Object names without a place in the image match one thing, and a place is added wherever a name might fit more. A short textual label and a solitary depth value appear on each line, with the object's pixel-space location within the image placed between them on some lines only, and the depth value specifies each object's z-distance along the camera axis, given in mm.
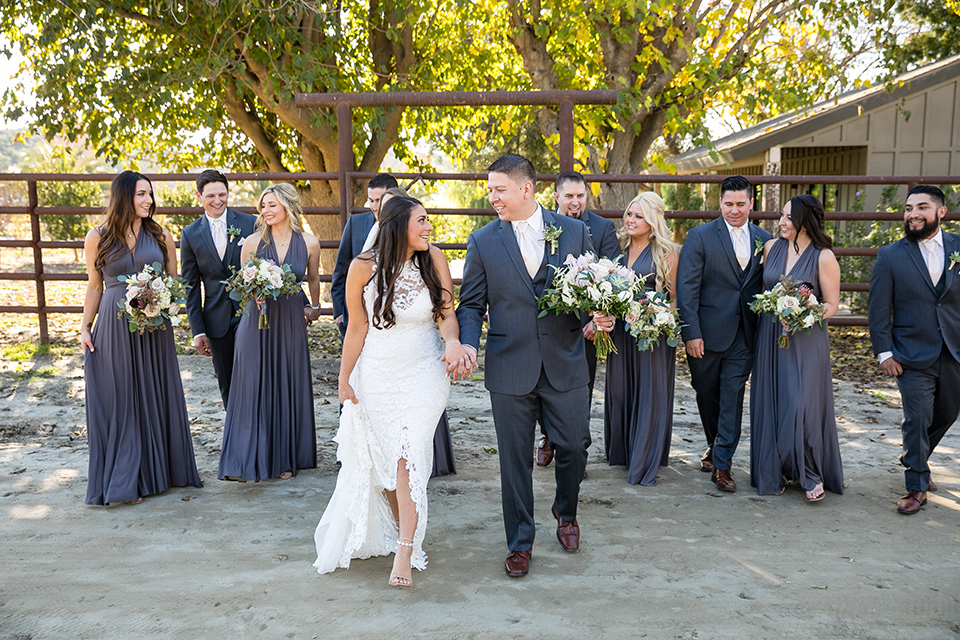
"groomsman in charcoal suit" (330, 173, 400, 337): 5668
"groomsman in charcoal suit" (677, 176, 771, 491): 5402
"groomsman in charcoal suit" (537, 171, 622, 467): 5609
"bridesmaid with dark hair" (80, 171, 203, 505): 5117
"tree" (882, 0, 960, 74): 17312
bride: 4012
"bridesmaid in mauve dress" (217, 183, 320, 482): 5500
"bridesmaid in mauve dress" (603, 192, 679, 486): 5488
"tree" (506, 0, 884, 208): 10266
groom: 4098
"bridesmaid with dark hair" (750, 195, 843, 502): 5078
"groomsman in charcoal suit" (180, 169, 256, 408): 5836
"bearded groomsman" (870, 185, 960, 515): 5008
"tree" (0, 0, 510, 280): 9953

********

Repeat each line of the material exactly, and drop any image it carries.

### REPLY:
Object names without a place in the image match one thing, and a place is added wherever a name might fit more. A short textual label and a solitary depth value appear on each line, with the object's pixel-space location within the image placed between them on some lines only, and the depth value specifies each object's z-distance along the camera axis, given in mm.
"groomsman in charcoal suit" (330, 173, 400, 337): 5668
"groomsman in charcoal suit" (677, 176, 771, 491): 5402
"groomsman in charcoal suit" (537, 171, 622, 467): 5609
"bridesmaid with dark hair" (80, 171, 203, 505): 5117
"tree" (882, 0, 960, 74): 17312
bride: 4012
"bridesmaid in mauve dress" (217, 183, 320, 482): 5500
"bridesmaid in mauve dress" (603, 192, 679, 486): 5488
"tree" (506, 0, 884, 208): 10266
groom: 4098
"bridesmaid with dark hair" (750, 195, 843, 502): 5078
"groomsman in charcoal suit" (180, 169, 256, 408): 5836
"bearded groomsman" (870, 185, 960, 515): 5008
"tree" (0, 0, 510, 280): 9953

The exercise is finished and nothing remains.